───── AVAILABLE RECORDS ─────

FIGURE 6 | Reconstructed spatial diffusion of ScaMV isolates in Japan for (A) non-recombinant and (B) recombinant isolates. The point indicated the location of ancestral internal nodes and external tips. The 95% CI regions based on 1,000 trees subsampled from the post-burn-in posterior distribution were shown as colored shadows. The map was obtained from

─────
───── AVAILABLE RECORDS ─────

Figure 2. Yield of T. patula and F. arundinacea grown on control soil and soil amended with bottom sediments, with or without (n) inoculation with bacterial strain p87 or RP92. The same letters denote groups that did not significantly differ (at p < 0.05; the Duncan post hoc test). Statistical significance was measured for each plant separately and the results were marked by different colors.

─────
───── AVAILABLE RECORDS ─────

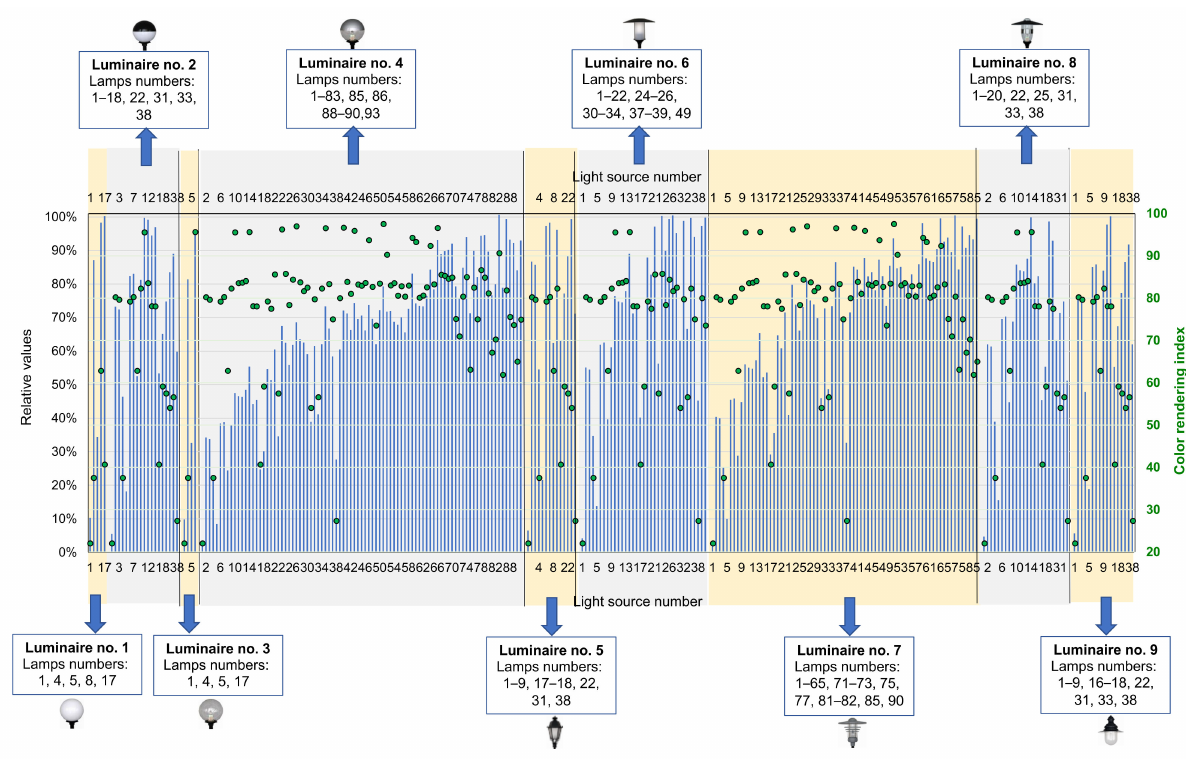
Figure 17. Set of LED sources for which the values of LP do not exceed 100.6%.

─────

**WHAT YOU ARE ASKED TO DO:** Lines with the string "post": pick each one out of the material and return it.

**COMPLETED TASK:**
FIGURE 6 | Reconstructed spatial diffusion of ScaMV isolates in Japan for (A) non-recombinant and (B) recombinant isolates. The point indicated the location of ancestral internal nodes and external tips. The 95% CI regions based on 1,000 trees subsampled from the post-burn-in posterior distribution were shown as colored shadows. The map was obtained from
Figure 2. Yield of T. patula and F. arundinacea grown on control soil and soil amended with bottom sediments, with or without (n) inoculation with bacterial strain p87 or RP92. The same letters denote groups that did not significantly differ (at p < 0.05; the Duncan post hoc test). Statistical significance was measured for each plant separately and the results were marked by different colors.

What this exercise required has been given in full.